Weise Chiefs – Häuptlinge – haben erkannt, welchen Schaden Prediger und ihre
Kohorten anrichten können. Sie haben zusehen müssen, wie ganze Inseln ihre
Kultur, das alte Wissen und die Zeitlosigkeit verloren haben.
Sollte zwecks Familienplanung oder während des
Wahlkampfs jemand die Insel besuchen wollen, benötigt er ein Visum. Ausgestellt
wird dieses vom «Outerisland Council». Dieser Seniorenrat tagt jedoch nur
viermal im Jahr, nimmt sich dabei ausführlich Zeit und, wer würde es ihnen
vergönnen, ab und zu ein Gläschen Palmwein. Gelangen die Senatoren zum Schluss, dass der
Antragssteller genehm ist, erhält er ein Visum und eine Einkaufsliste. Tatsächlich
waren die Chiefs unserm Ansinnen ihr Eiland zu besuchen, überaus gnädig
gestimmt und vergassen auch nicht, uns ihren Einkaufszettel zu übermitteln:
Bier, Kaffee, Zucker, Tabak und Nähmaschinenöl.

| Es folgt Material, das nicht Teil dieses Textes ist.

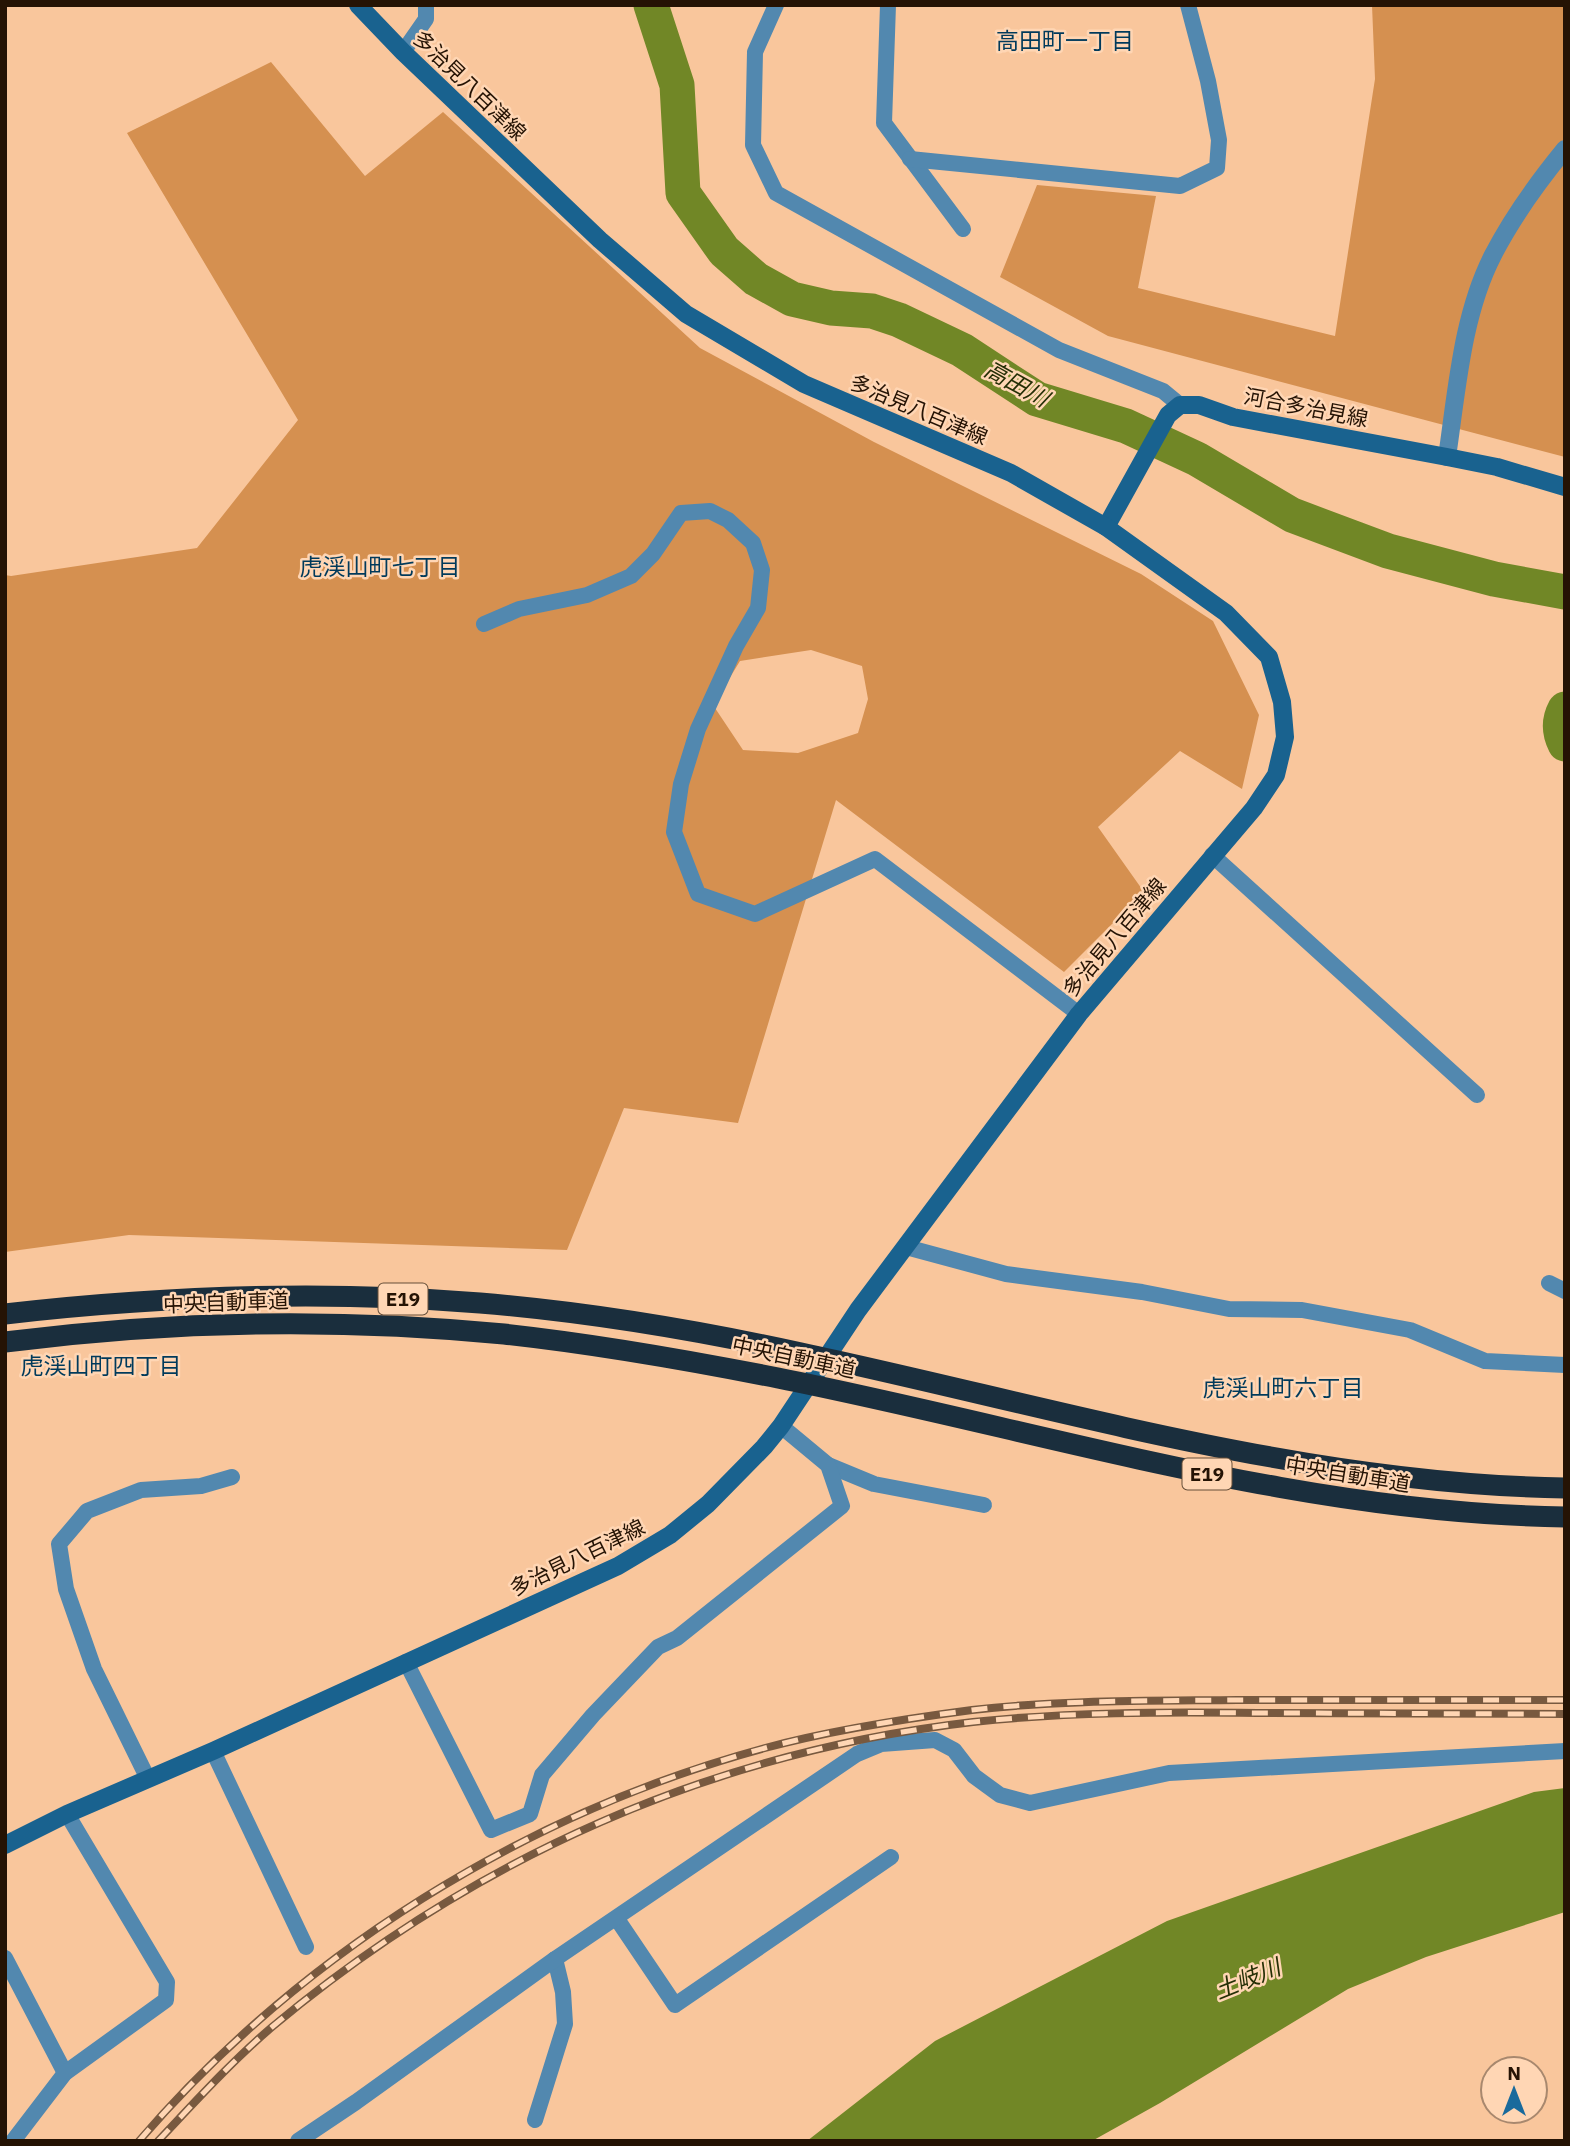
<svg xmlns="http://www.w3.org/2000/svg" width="1570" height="2146" viewBox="0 0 1570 2146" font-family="'IBM Plex Sans','Noto Sans JP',sans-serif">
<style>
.green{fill:#d59050;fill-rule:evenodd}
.water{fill:#718726}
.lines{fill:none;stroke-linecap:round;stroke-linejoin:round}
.river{stroke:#718726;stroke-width:35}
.minor{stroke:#5288af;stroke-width:16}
.tertiary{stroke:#5288af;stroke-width:18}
.secondary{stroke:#19628f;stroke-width:18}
.motorway{stroke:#1a2e3d;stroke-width:21}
.rail-casing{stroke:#78593f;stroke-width:8}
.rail{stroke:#ffd6b4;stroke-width:5;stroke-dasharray:16;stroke-linecap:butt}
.labels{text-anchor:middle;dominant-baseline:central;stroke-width:5;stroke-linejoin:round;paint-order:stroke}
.shield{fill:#ffd6b4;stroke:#664e39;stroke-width:2}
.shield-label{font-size:19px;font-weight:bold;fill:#251304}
.street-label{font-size:21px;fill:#251304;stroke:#ffd6b4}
.neighbourhood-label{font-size:23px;fill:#003a5b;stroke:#ffd6b4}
.water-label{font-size:23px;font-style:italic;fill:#262f06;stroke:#ffd6b4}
</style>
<rect width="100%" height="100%" fill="#f9c69c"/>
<!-- green -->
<g class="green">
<polygon points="1372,5 1565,5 1565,457 1108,336 1000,277 1037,185 1156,196 1138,288 1335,336 1375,79"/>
<path d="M271,62L365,176L443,112L700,348L874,442L1141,574L1213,621L1259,715L1242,789L1180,751L1098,827L1144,892L1064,972L836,800L738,1123L624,1108L567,1250L129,1235L5,1252V575L11,576L197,548L298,420L127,133ZM811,650L862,666L868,699L858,733L798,753L743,750L713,705L740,661Z"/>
</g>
<!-- water -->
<polygon class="water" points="1565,1788 1565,1912 1426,1957 1348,1989 1160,2103 1092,2141 807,2141 935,2041 1167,1921 1534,1792"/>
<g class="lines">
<!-- river -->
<g class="river">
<polyline points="651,5 677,85 683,193 724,251 756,279 792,299 831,308 872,311 899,320 962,350 1037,399 1126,426 1197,459 1292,515 1388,551 1494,579 1565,592"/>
<path d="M1565,709C1559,720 1559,732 1565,744"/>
</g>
<!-- minor -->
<g class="minor">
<polyline points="776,5 755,52 753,145 776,193 1059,350 1163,391 1180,405"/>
<polyline points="888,5 884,123 963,229"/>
<polyline points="403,52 426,19 426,5"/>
<polyline points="910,159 1180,186 1217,168 1219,140 1208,81 1188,5"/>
<polyline points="484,624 519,609 587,595 631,576 653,554 681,513 710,511 728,520 753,543 762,570 758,608 736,646 698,729 681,784 674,832 698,894 755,914 875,859 1079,1014"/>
<polyline points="1212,855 1477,1095"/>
<polyline points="906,1247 1006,1274 1142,1292 1229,1309 1302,1310 1410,1330 1485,1361 1565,1365"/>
<polyline points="1549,1283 1565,1291"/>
<polyline points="828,1465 874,1484 984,1505"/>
<polyline points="406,1662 491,1830 530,1814 542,1775 593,1715 658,1647 677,1638 842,1506 828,1465 781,1426"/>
<polyline points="213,1751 306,1947"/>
<polyline points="148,1779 94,1669 66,1589 59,1544 87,1511 141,1490 201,1486 232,1477"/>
<polyline points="617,1919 675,2005 891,1857"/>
<polyline points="5,1958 65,2073"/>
<polyline points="535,2120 565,2024 563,1992 555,1959"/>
<polyline points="13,2141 65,2073 166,2000 167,1982 67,1814"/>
<polyline points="298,2141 356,2102 555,1959 857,1754 881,1744 935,1740 954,1750 974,1776 1000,1795 1030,1803 1169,1773 1565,1751"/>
</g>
<!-- tertiary -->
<path class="tertiary" d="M1447,457C1457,390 1462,315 1493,255C1513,216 1538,182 1565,149"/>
<!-- secondary -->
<g class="secondary">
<polyline points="1106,527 1168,415 1180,405 1199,405 1233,417 1447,457 1497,467 1565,487"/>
<polyline points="5,1845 67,1814 213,1751 618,1566 670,1535 708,1504 764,1447 781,1426 858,1310 1079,1014 1254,808 1276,775 1285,737 1282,702 1269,657 1226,613 1106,527 1011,473 804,384 686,314 600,240 403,52 358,5"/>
</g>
<!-- motorway -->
<g class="motorway">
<path d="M5,1314C162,1296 323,1290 480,1303C588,1312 696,1330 801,1353C1054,1407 1304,1484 1565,1488"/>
<path d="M5,1342C169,1321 339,1318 504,1334C596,1344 687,1360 778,1378C1040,1430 1296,1513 1565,1517"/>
</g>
<!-- rail casing -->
<g class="rail-casing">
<g id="rail">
<path d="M139,2141C301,1953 525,1813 765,1748C832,1730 903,1719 972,1710C1059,1700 1149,1701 1237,1700C1346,1700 1455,1700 1565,1700"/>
<path d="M158,2141C195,2102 231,2062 272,2027C474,1858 711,1752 973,1722C1067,1712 1163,1712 1257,1713C1360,1713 1462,1714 1565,1714"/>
</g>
</g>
<!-- rail -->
<use href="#rail" class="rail"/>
</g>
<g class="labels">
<!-- shield labels -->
<g class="shield">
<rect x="378.5" y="1283.5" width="49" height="31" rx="5"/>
<rect x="1182.5" y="1458.5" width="49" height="31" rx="5"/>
</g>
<g class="shield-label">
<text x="403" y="1299">E19</text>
<text x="1207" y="1474">E19</text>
</g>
<!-- street labels -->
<g class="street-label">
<text transform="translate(470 85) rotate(44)">多治見八百津線</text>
<text transform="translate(1306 407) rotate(11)">河合多治見線</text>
<text transform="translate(919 409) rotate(23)">多治見八百津線</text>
<text transform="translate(1114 937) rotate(-50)">多治見八百津線</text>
<text transform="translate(226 1302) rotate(-2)">中央自動車道</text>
<text transform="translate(794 1357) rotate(12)">中央自動車道</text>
<text transform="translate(1348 1474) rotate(9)">中央自動車道</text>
<text transform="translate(577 1557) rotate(-26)">多治見八百津線</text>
</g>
<!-- neighbourhood labels -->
<g class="neighbourhood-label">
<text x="1065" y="40">高田町一丁目</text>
<text x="380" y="566">虎渓山町七丁目</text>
<text x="101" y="1365">虎渓山町四丁目</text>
<text x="1283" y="1387">虎渓山町六丁目</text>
</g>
<!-- water labels -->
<g class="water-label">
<text transform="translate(1017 383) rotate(29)">高田川</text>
<text transform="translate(1247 1978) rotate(-22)">土岐川</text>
</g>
</g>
<!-- border -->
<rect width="1570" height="2146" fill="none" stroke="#251304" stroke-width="14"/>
<!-- north arrow -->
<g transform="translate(1514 2090)"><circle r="33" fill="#ffd6b4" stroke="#a8886e" stroke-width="2"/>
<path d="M0-5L12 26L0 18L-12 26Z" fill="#196a9c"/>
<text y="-10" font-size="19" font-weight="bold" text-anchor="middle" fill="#251304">N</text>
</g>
</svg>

Und so warteten wir am Vorabend des
Weiterfluges an der menschenleeren Bar unseres Hotels auf den Piloten. Es war
genau 18.00 Uhr, als sich eine bleiche, etwas unsicher wirkende Gestalt neben uns
setzte.
«Grüezi, mein Name ist Gabriel. Wie der
Erzengel, Halleluja! Ich wäre ihr Pilot gewesen. Wenn nicht gestern ein Taifun
das Atoll ins Meer geblasen hätte. Alle Flüge sind abgesagt. Amen.»